Similarly, the urine may affect the energy-converting module, such
as via magnetic fields. The moisture shell may be a waterproof
envelope or other suitable structure or coating for preventing
urine from contacting the circuitry of the module. The moisture
shell may be useful in preventing urine from directly interacting
with metals or other materials that may be used to construct the
energy-converting module, thereby limiting potential harm to a body
exposed to the urine. The moisture shell may also prevent urine
from shorting an electrical circuit included in an
energy-converting module.
[0024] Of course, in some embodiments, an energy-converting module
without a moisture shell may be used. Such an energy-converting
module, which may include an electrical resonator, may be
configured to lose its ability to attain mutual oscillation when in
the presence of urine, because it is short circuited, for example.
Therefore, the non-insulated energy-converting module may serve as
an indication of the presence of urine, even for small quantities
of urine. An energy-converting module insulated from moisture may
be used in combination with a non-insulated module to facilitate
quantity-related detection. Furthermore, the insulated
energy-converting module may be used to determine that a
non-insulated energy-converting module is not participating as a
result of a condition other than contact with urine.
[0025] In application, detection wand 32 may be used to collaborate
with one or more energy-converting modules, such as module 42
and/or module 42'. As described above, inducer 34 may generate an
alternating magnetic field, which may be at least partially
absorbed by the energy-converting modules. The analyzing module may
then track changes in the energy distribution between system
components. In general, the energy that is exchanged between the
inducer and an energy-converting module(s) depends on the magnetic
coupling coefficient, their relative impedance, and the frequency
of the magnetic field. An ionized substance may affect the
impedance of a system component, such as by changing parasitic
capacitance or magnetic permeability, and/or change the properties
of the magnetic field such as by absorption or distortion.
[0026] Mapping the behavior of the system during a data acquisition
cycle yields one or more response curves, and/or magnetic energy
distribution functions, representing the energy distribution
pattern, as described below with reference to FIGS. 4 and 5. A
response curve may represent time-correlated variations in signal
amplitude to different frequencies of an alternating magnetic field
as measured at different locations within the system. Similarly, a
response curve may represent variation of signal level in time,
correlated with the build up and collapse of a magnetic field
associated with an electrical pulse.
[0027] In the present implementation, the detection system is
designed so that the energy distribution reacts to an ionized
substance located at an effective distance within the shared
magnetic field, and yields a system response curve and/or magnetic
energy distribution function that is distinctly different from when
the system is inert. Therefore, analysis of the response curve
and/or magnetic energy distribution function may be used to detect
the presence of urine, which is an ionized substance. If the system
is allowed to enter into a state of sympathetic oscillation, the
response curve may exhibit a unique behavior associated with a
hysteretic effect. Identifying this hysteretic effect may provide
an additional method of distinctly characterizing system response,
which is not solely dependent on amplitude measurements, and may
potentially improve the system's signal to noise ratio.

Pose landmark coordinates:
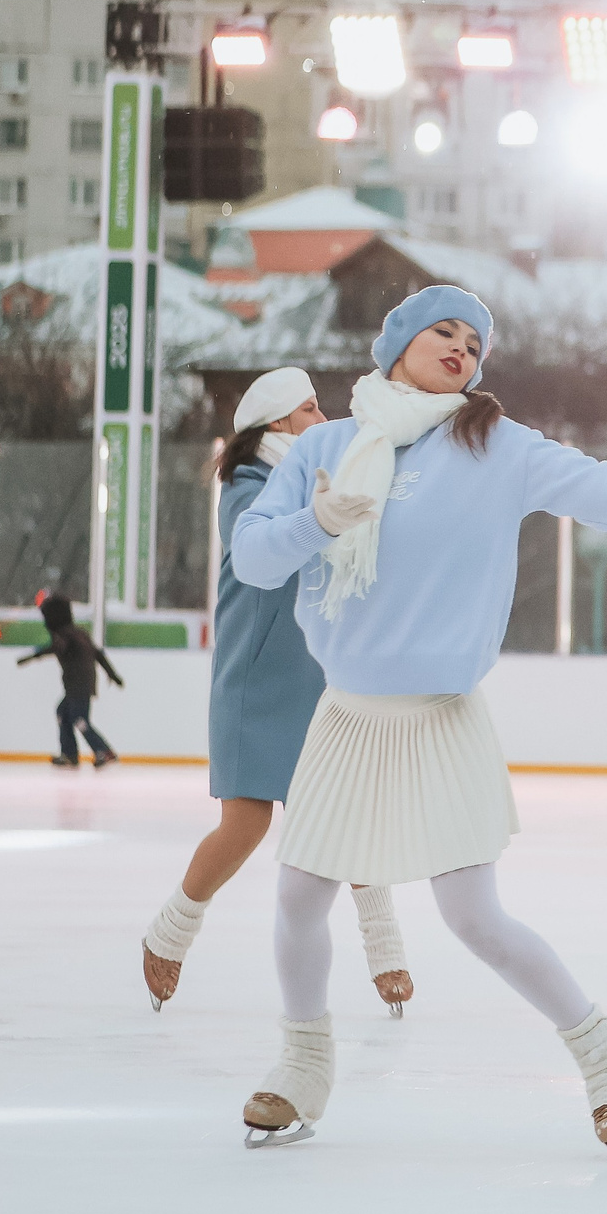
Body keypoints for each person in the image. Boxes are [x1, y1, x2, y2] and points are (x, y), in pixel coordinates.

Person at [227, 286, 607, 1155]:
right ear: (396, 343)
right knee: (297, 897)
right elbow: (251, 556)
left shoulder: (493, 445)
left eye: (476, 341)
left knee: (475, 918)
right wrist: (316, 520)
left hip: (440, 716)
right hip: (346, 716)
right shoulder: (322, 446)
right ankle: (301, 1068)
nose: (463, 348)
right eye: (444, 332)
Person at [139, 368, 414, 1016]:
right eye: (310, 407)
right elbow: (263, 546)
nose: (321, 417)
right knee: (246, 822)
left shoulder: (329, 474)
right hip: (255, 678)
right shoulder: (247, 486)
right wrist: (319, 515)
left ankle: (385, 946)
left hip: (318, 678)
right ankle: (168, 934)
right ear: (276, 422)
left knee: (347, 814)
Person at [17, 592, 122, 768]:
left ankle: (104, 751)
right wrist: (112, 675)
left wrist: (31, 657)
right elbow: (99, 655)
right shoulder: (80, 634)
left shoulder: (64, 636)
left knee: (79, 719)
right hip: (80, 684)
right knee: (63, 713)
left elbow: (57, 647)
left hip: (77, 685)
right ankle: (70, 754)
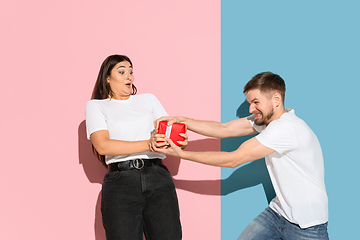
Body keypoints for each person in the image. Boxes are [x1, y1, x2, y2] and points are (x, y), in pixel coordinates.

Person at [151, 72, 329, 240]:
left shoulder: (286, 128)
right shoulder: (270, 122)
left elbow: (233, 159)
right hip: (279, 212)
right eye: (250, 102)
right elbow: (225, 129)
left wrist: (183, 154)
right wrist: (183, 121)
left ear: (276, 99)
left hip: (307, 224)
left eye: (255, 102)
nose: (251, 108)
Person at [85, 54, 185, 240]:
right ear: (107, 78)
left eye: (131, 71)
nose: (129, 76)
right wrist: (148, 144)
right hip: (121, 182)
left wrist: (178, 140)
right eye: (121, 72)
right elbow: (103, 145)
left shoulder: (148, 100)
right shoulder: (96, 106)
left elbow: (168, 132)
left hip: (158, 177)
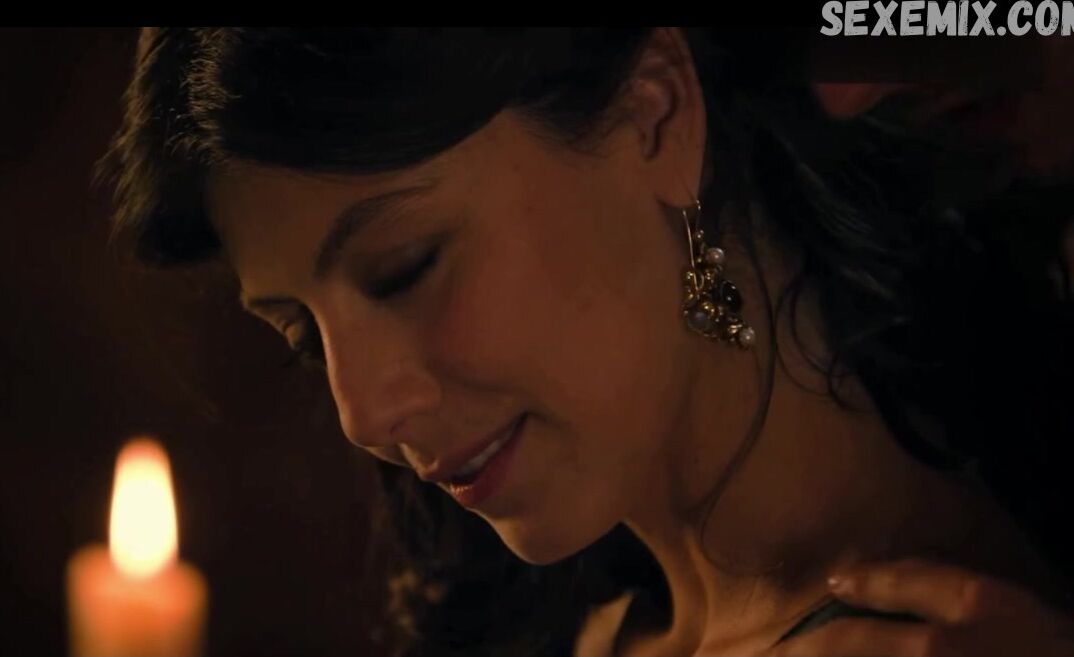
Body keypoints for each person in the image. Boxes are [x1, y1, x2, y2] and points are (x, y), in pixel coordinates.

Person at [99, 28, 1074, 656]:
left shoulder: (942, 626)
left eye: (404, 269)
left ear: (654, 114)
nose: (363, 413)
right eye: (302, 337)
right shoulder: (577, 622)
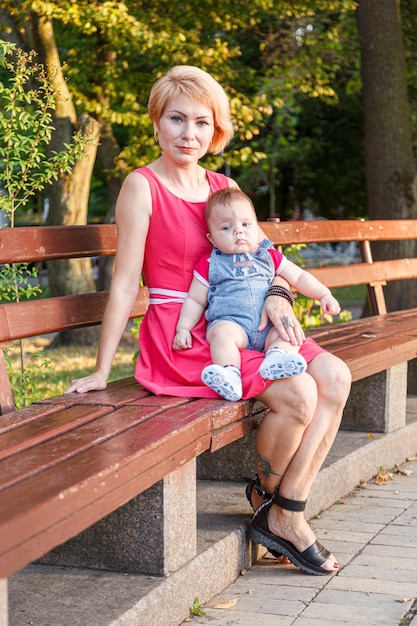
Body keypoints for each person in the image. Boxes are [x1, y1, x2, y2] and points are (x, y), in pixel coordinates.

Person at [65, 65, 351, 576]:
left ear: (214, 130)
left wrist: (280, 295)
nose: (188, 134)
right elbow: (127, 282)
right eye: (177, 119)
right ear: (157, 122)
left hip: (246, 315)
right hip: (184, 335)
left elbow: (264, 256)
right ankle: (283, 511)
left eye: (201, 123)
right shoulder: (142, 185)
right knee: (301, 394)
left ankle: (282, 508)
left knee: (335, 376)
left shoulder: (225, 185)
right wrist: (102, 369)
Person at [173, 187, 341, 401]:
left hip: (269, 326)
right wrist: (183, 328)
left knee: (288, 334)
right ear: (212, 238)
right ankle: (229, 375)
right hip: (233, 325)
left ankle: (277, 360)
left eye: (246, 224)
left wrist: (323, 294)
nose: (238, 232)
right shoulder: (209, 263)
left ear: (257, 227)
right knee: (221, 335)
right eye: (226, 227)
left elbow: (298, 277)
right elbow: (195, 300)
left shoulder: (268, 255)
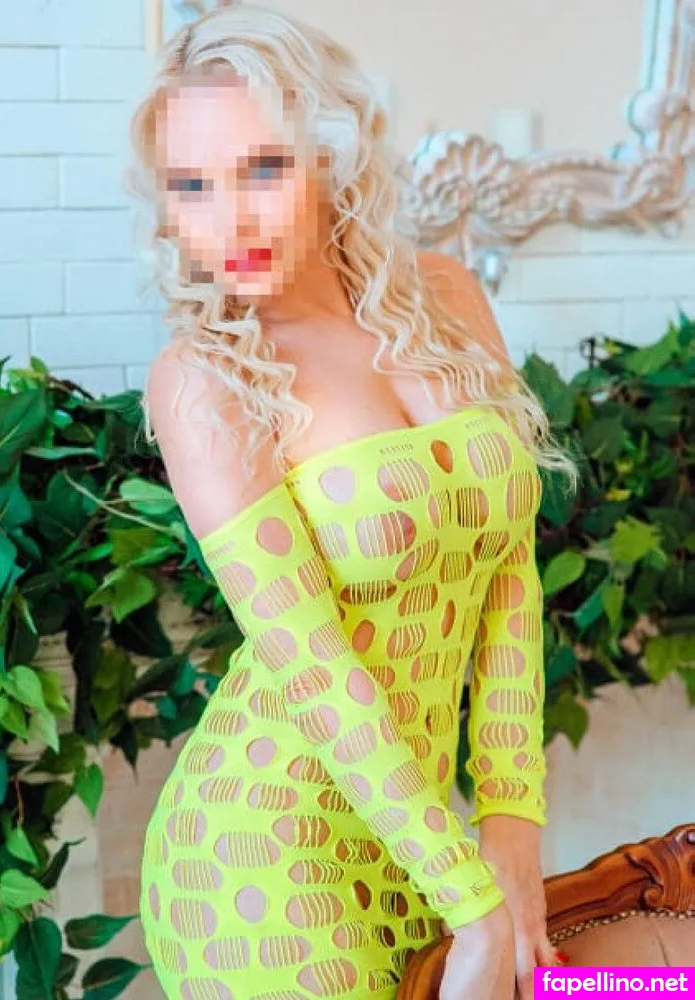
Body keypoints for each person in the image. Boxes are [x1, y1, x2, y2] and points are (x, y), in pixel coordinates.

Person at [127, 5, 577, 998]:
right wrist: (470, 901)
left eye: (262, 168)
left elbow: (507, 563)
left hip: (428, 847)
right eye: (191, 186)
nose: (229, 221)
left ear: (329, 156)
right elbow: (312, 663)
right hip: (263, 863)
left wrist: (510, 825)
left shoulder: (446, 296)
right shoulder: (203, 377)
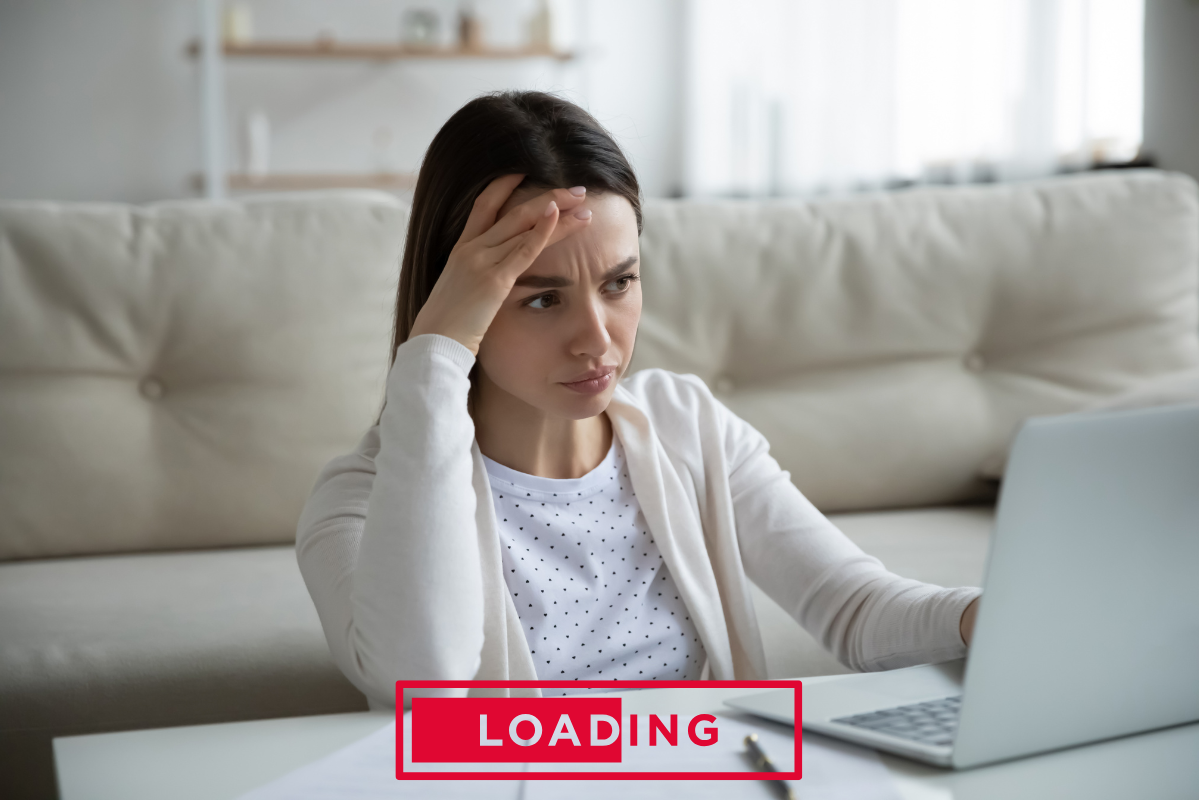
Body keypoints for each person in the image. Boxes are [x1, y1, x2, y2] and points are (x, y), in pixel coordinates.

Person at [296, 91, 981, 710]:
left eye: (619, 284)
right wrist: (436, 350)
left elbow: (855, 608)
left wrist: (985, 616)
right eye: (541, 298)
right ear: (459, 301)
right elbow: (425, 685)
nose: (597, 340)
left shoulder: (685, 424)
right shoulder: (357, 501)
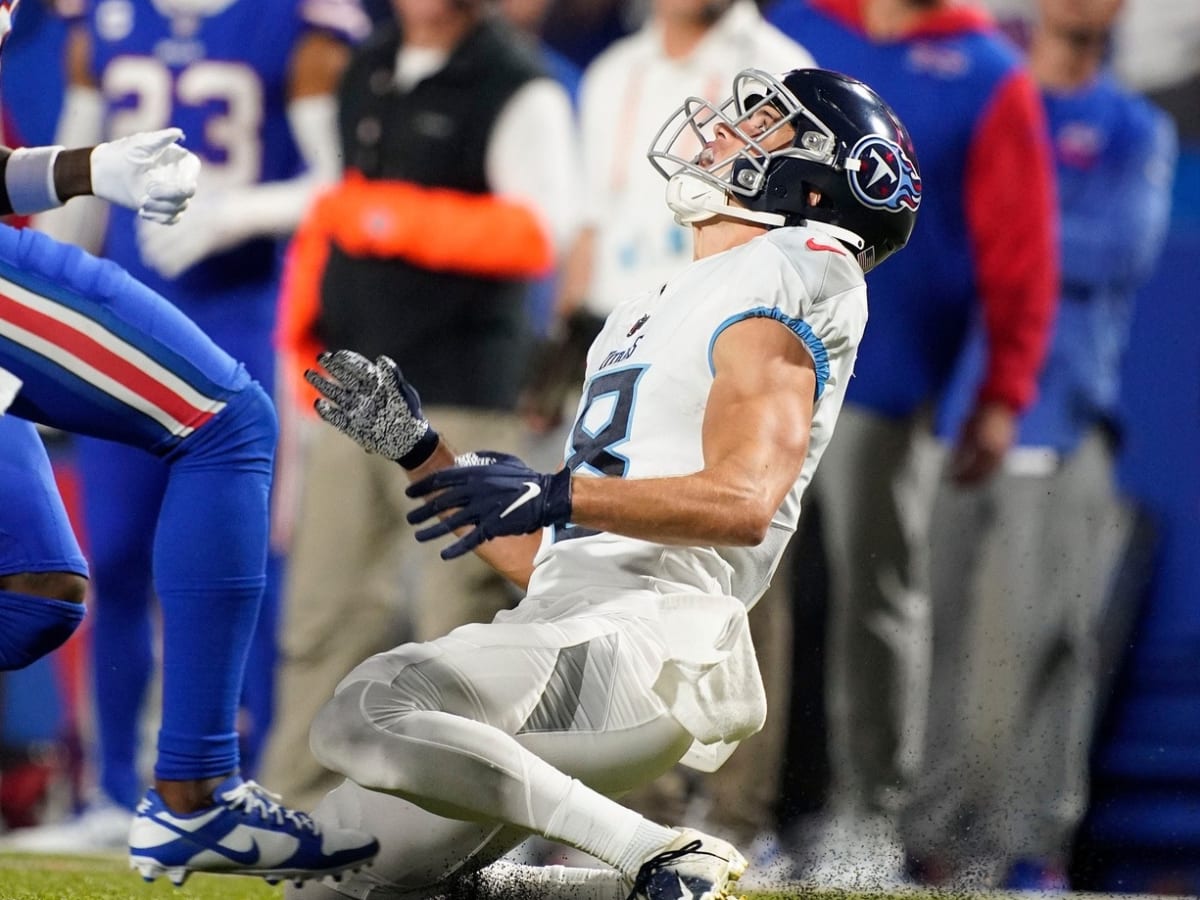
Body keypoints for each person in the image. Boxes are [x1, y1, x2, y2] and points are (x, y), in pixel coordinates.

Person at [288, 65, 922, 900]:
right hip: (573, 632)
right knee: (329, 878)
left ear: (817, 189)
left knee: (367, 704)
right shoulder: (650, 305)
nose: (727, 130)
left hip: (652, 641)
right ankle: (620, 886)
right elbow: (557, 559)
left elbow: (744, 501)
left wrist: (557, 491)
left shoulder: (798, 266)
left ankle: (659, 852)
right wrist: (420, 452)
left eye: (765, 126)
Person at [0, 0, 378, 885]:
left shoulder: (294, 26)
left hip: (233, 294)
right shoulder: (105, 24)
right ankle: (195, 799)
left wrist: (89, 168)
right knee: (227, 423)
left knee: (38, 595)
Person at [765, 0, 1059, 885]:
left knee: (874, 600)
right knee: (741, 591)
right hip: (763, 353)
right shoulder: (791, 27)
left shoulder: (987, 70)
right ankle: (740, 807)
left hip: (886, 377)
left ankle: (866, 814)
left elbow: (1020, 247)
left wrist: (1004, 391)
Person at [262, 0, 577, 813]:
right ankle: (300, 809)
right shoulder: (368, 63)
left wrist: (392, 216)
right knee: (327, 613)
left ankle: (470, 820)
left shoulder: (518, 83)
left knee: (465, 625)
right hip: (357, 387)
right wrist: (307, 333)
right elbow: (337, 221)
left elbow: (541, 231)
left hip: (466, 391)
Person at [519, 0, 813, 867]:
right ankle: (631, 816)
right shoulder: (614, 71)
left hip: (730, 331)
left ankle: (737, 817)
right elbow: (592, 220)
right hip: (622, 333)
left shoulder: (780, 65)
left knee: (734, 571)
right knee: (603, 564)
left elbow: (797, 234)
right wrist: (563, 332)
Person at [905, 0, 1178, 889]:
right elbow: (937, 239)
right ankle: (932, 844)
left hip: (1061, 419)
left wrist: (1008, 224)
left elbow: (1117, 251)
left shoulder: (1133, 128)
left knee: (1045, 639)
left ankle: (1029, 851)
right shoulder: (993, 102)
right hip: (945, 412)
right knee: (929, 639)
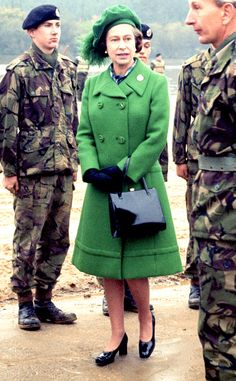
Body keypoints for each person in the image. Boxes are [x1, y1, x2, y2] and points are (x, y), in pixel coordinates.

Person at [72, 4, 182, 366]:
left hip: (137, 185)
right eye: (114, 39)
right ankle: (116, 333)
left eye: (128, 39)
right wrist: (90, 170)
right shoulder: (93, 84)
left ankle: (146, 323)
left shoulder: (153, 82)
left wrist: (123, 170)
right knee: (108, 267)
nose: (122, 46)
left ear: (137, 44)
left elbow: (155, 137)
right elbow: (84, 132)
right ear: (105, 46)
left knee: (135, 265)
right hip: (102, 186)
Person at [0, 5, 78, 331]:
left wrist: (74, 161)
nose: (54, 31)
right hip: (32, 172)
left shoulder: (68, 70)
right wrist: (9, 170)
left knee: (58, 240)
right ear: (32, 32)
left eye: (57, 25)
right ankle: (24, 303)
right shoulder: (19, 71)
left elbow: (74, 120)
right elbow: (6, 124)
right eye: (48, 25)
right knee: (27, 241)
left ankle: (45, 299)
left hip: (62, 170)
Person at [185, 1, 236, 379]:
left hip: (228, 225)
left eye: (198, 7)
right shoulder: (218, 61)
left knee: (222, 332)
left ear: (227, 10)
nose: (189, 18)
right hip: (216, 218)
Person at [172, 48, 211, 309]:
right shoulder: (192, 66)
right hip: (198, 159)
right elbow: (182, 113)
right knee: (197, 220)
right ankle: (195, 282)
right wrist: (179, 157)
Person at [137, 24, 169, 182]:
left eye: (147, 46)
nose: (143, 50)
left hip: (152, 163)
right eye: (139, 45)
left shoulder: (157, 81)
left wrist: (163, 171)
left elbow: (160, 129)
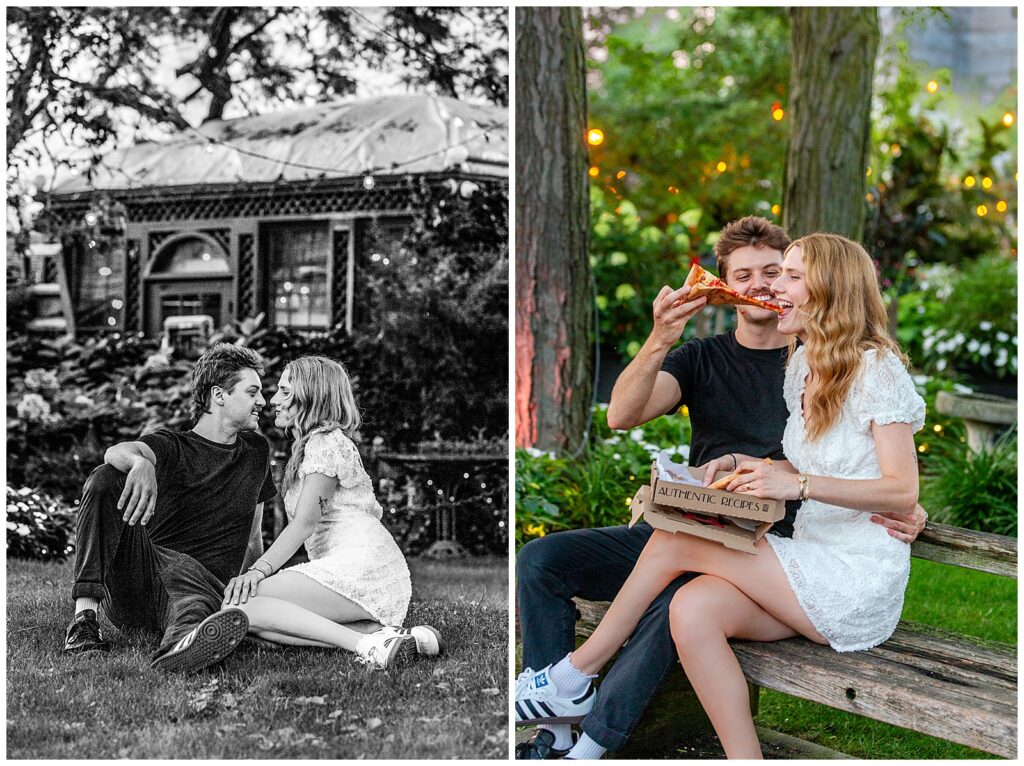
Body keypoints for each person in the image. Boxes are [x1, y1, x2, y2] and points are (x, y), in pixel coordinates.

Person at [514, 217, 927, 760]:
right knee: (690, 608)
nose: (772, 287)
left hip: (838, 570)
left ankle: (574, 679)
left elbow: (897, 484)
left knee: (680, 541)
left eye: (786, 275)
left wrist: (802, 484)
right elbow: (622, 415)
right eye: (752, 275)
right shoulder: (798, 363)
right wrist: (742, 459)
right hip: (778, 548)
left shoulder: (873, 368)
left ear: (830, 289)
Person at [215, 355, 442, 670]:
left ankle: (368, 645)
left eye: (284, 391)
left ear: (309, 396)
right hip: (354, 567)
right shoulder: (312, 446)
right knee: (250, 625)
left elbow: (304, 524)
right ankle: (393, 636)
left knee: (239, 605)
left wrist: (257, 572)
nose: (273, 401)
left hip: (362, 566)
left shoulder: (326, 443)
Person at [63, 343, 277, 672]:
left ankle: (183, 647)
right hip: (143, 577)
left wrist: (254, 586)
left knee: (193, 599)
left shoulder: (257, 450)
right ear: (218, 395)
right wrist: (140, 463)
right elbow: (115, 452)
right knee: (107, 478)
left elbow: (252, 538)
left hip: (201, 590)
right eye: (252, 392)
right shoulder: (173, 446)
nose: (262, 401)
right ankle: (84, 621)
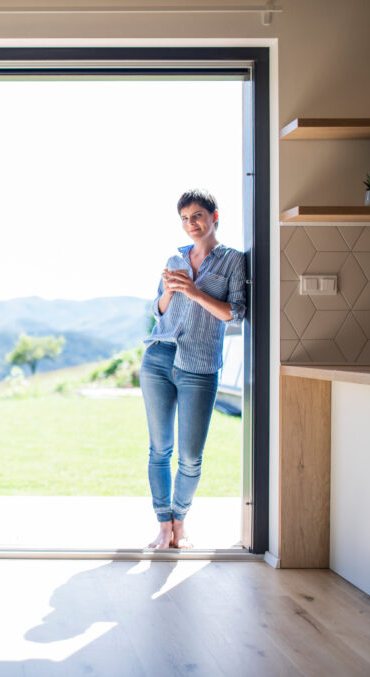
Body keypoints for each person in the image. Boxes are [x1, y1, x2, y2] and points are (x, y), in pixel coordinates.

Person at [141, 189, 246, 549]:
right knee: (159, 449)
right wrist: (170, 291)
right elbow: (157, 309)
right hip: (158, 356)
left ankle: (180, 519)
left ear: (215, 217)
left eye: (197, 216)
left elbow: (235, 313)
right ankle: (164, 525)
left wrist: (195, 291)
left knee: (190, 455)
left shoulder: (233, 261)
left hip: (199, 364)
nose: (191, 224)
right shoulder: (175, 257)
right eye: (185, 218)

EXERCISE GOAL :: In the urine-detection text, reproduce word for word the passage that opens with the words containing "[0025] In application, detection" and closes with "absorption or distortion.".

TASK RESULT ::
[0025] In application, detection wand 32 may be used to collaborate
with one or more energy-converting modules, such as module 42
and/or module 42'. As described above, inducer 34 may generate an
alternating magnetic field, which may be at least partially
absorbed by the energy-converting modules. The analyzing module may
then track changes in the energy distribution between system
components. In general, the energy that is exchanged between the
inducer and an energy-converting module(s) depends on the magnetic
coupling coefficient, their relative impedance, and the frequency
of the magnetic field. An ionized substance may affect the
impedance of a system component, such as by changing parasitic
capacitance or magnetic permeability, and/or change the properties
of the magnetic field such as by absorption or distortion.